The various links of the PIC supply chain and the projected areas of effect of Project MEKOPP’s testing machines.
Project MEKOPP aims to design and prototype testing equipment which can identify defect-free ‘good’ dies in between production steps fully automatically. Two state-of-the-art test machines are proposed: a photonics visual inspection tool (PVIT) to perform visual verification of the structures on-chip (AKA lithography-check), and a photonic test prober (PTP) for measuring the photonic and electronic functionalities of the chips. Such testing methods would allow engineers to redirect packaging resources towards good dies only with minimal effort.
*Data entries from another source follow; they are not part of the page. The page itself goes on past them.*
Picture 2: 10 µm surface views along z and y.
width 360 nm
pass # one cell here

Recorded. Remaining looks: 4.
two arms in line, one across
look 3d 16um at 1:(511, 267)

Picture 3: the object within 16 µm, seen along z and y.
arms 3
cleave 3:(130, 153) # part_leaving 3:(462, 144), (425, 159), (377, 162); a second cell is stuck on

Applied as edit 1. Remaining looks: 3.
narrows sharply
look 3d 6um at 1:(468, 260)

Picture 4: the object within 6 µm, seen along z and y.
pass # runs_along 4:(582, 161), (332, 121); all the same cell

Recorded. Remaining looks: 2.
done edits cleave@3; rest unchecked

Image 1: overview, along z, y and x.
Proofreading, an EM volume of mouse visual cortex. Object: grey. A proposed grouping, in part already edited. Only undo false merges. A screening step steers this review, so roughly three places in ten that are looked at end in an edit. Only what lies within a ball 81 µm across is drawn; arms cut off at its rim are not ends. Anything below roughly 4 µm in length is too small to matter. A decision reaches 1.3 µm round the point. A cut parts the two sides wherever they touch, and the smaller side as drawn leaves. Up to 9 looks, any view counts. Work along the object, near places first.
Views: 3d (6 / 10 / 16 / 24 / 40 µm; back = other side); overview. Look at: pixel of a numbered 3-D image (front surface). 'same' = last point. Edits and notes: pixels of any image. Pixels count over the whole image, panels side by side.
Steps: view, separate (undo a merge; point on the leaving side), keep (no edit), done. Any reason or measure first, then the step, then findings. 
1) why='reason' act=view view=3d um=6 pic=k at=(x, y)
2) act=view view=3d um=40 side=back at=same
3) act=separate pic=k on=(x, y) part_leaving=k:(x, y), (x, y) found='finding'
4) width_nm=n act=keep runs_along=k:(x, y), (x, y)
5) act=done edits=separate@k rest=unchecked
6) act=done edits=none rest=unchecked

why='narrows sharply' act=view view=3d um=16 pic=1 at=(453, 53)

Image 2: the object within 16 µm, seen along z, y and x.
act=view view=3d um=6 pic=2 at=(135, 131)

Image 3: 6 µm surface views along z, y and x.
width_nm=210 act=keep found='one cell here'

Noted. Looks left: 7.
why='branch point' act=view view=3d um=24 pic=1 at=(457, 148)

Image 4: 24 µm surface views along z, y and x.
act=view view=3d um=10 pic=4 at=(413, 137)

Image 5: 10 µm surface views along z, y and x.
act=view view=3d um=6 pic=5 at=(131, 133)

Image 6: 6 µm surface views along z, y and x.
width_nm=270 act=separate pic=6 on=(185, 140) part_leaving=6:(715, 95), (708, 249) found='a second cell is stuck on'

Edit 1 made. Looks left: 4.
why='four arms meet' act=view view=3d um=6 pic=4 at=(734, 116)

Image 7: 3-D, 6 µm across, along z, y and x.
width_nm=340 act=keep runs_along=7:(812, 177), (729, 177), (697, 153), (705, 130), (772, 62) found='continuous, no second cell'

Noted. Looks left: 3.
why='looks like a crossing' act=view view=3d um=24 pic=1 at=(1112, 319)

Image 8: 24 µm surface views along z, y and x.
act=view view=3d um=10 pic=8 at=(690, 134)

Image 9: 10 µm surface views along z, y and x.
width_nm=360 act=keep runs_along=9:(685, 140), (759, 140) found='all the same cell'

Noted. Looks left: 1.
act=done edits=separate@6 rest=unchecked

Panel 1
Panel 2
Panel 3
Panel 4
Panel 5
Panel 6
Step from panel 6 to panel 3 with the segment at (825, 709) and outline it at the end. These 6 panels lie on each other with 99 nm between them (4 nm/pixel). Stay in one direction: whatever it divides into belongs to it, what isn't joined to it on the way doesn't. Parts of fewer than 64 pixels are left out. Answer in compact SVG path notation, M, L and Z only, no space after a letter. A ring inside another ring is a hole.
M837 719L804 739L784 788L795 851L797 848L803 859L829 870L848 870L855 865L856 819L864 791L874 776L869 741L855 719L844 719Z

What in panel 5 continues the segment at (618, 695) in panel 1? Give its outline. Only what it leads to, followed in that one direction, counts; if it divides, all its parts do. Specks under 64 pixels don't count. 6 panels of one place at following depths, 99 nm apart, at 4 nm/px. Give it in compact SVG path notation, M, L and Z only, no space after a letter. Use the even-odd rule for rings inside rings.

It would also allow engineers to create spec sheets, gather statistics and thus identify which fabrication steps cause the most defects and optimise production on that basis. It is expected that such methods would halve energy consumption, material waste, and wear-and-tear of fabrication equipment.
The role of LioniX International:
As prospective end-user of the testing machines with decades of daily experience in PIC testing, LioniX International will carry out functional testing of the PTP and PVIT prototypes developed in the project and aim to integrate these in their productions line. LioniX will also consult on the test cases to identify which functions require the most improvement. Additionally, LioniX will propose system requirements of the PTP machine, drawing on its expertise in assembly and module packaging. This will verify the technology readiness level of both machines in cases that mirror their final deployment on the market. LioniX International will also supply test chips and wafers to allow other consortium members to test the devices during production and design phases.
Our consortium partners High Tech NL, Holland Semiconductors, and Workfloor have parallel press releases about Project MEKOPP. The project is funded by the European Regional Development Fund through the OP Oost program.